State Key Laboratory of Bioactive Substances and Functions of Natural Medicines, Institute of Materia Medica, Peking Union Medical College and Chinese Academy of Medical Sciences, Beijing 100050, China.
Anal Chem. 2023 Mar 28;95(12):5393-5401. doi: 10.1021/acs.analchem.2c05817. Epub 2023 Mar 16.
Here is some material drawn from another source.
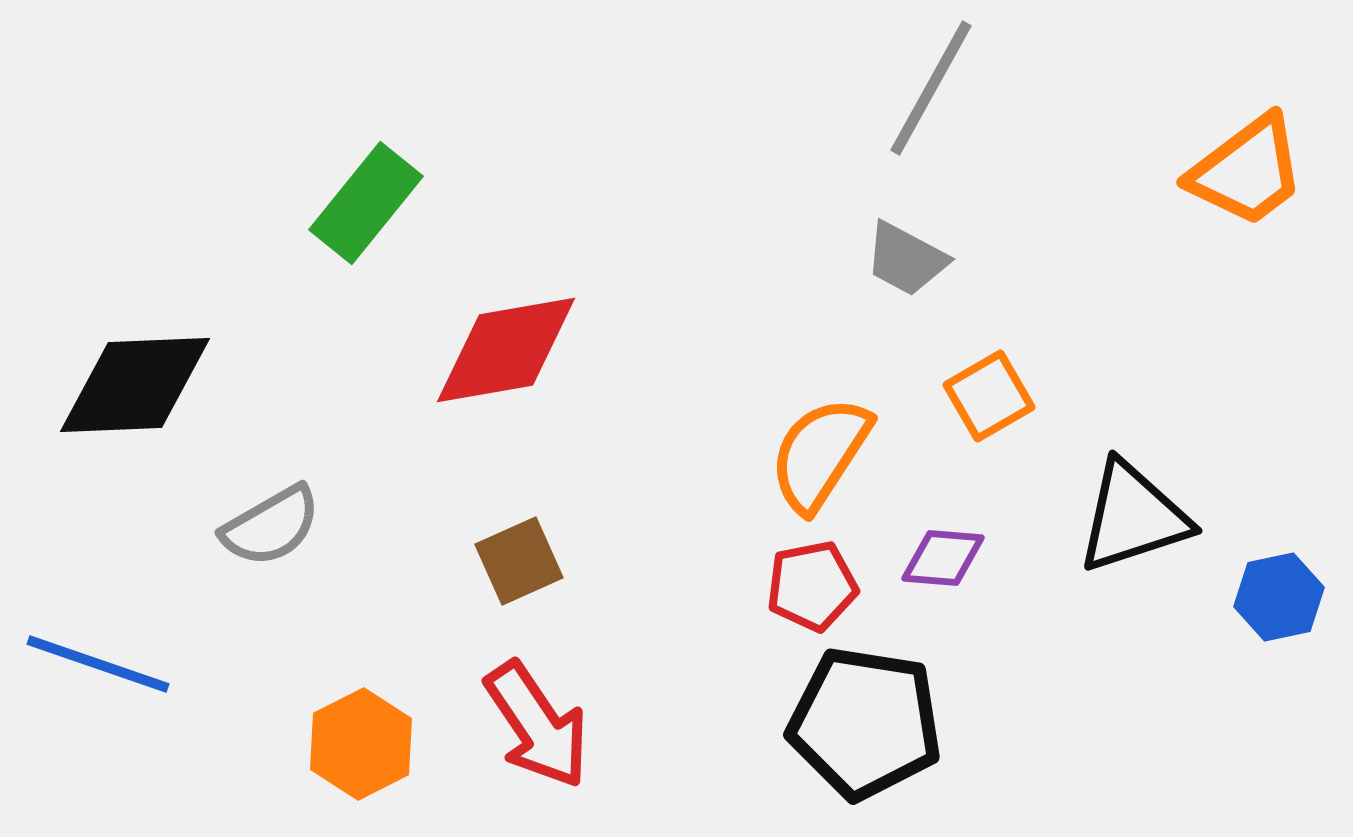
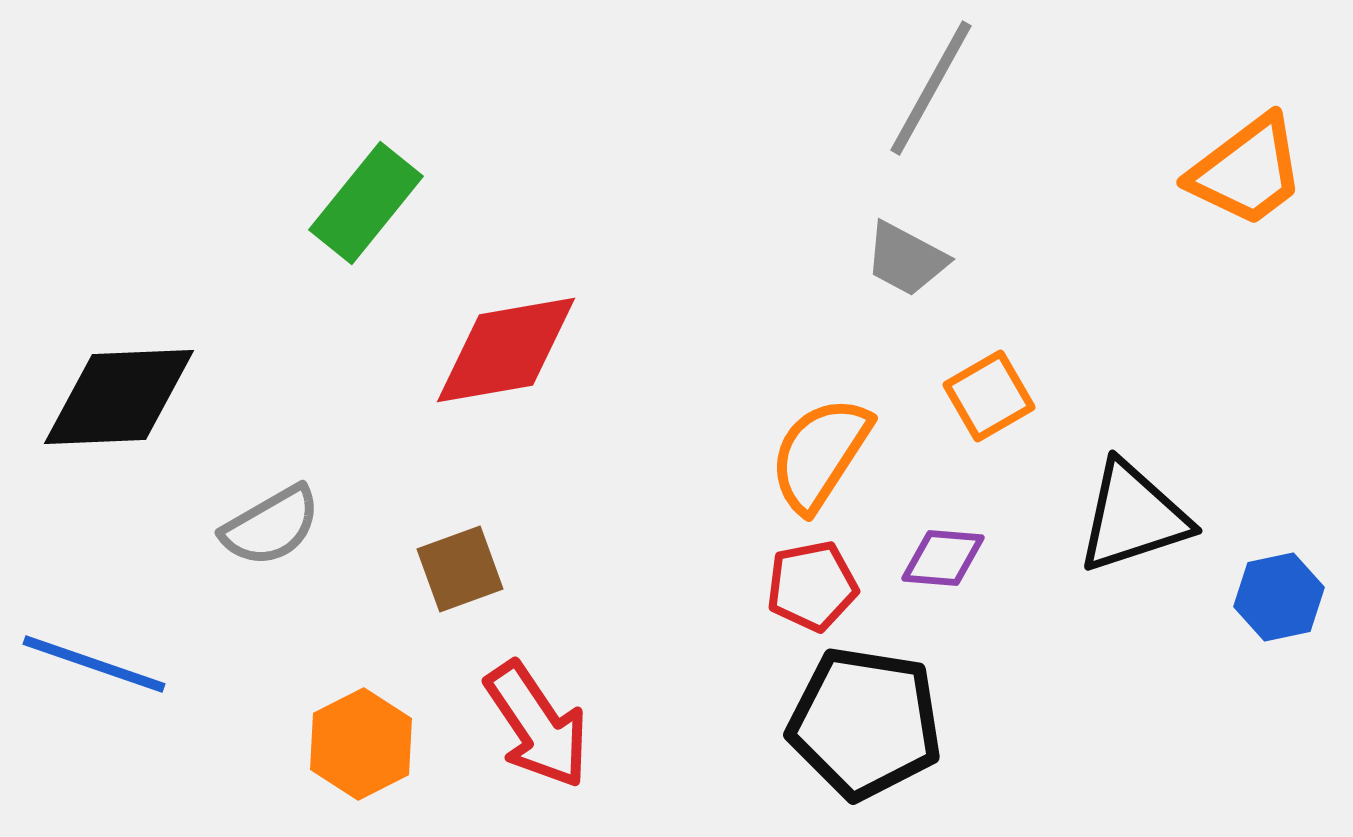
black diamond: moved 16 px left, 12 px down
brown square: moved 59 px left, 8 px down; rotated 4 degrees clockwise
blue line: moved 4 px left
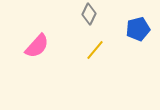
Structure elucidation of unknown compounds based on nuclear magnetic resonance (NMR) remains a challenging problem in both synthetic organic and natural product chemistry. Library matching has been an efficient method to assist structure elucidation. However, it is limited by the coverage of libraries. In addition, prior knowledge such as molecular fragments is neglected. To solve the problem, we propose a conditional molecular generation net (CMGNet) to allow input of multiple sources of information. CMGNet not only uses C NMR spectrum data as input but molecular formulas and fragments of molecules are also employed as input conditions. Our model applies large-scale pretraining for molecular understanding and fine-tuning on two NMR spectral data sets of different granularity levels to accommodate structure elucidation tasks. CMGNet generates structures based on C NMR data, molecular formula, and fragment information, with a recovery rate of 94.17% in the top 10 recommendations. In addition, the generative model performed well in the generation of various classes of compounds and in the structural revision task. CMGNet has a deep understanding of molecular connectivities from C NMR, molecular formula, and fragments, paving the way for a new paradigm of deep learning-assisted inverse problem-solving.
基于核磁共振(NMR)对未知化合物进行结构解析,在合成有机化学和天然产物化学领域仍然是一个具有挑战性的问题。库匹配一直是辅助结构解析的有效方法。然而,它受到库覆盖范围的限制。此外,诸如分子片段等先验知识被忽视。为了解决这个问题,我们提出了一种条件分子生成网络(CMGNet),以允许输入多种信息源。CMGNet不仅将碳核磁共振谱数据作为输入,还将分子式和分子片段用作输入条件。我们的模型对分子理解进行大规模预训练,并在两个不同粒度级别的核磁共振光谱数据集上进行微调,以适应结构解析任务。CMGNet基于碳核磁共振数据、分子式和片段信息生成结构,在前10个推荐结果中的回收率为94.17%。此外,生成模型在各类化合物的生成以及结构修正任务中表现良好。CMGNet从碳核磁共振、分子式和片段中对分子连接性有深入理解,为深度学习辅助解决逆问题的新范式铺平了道路。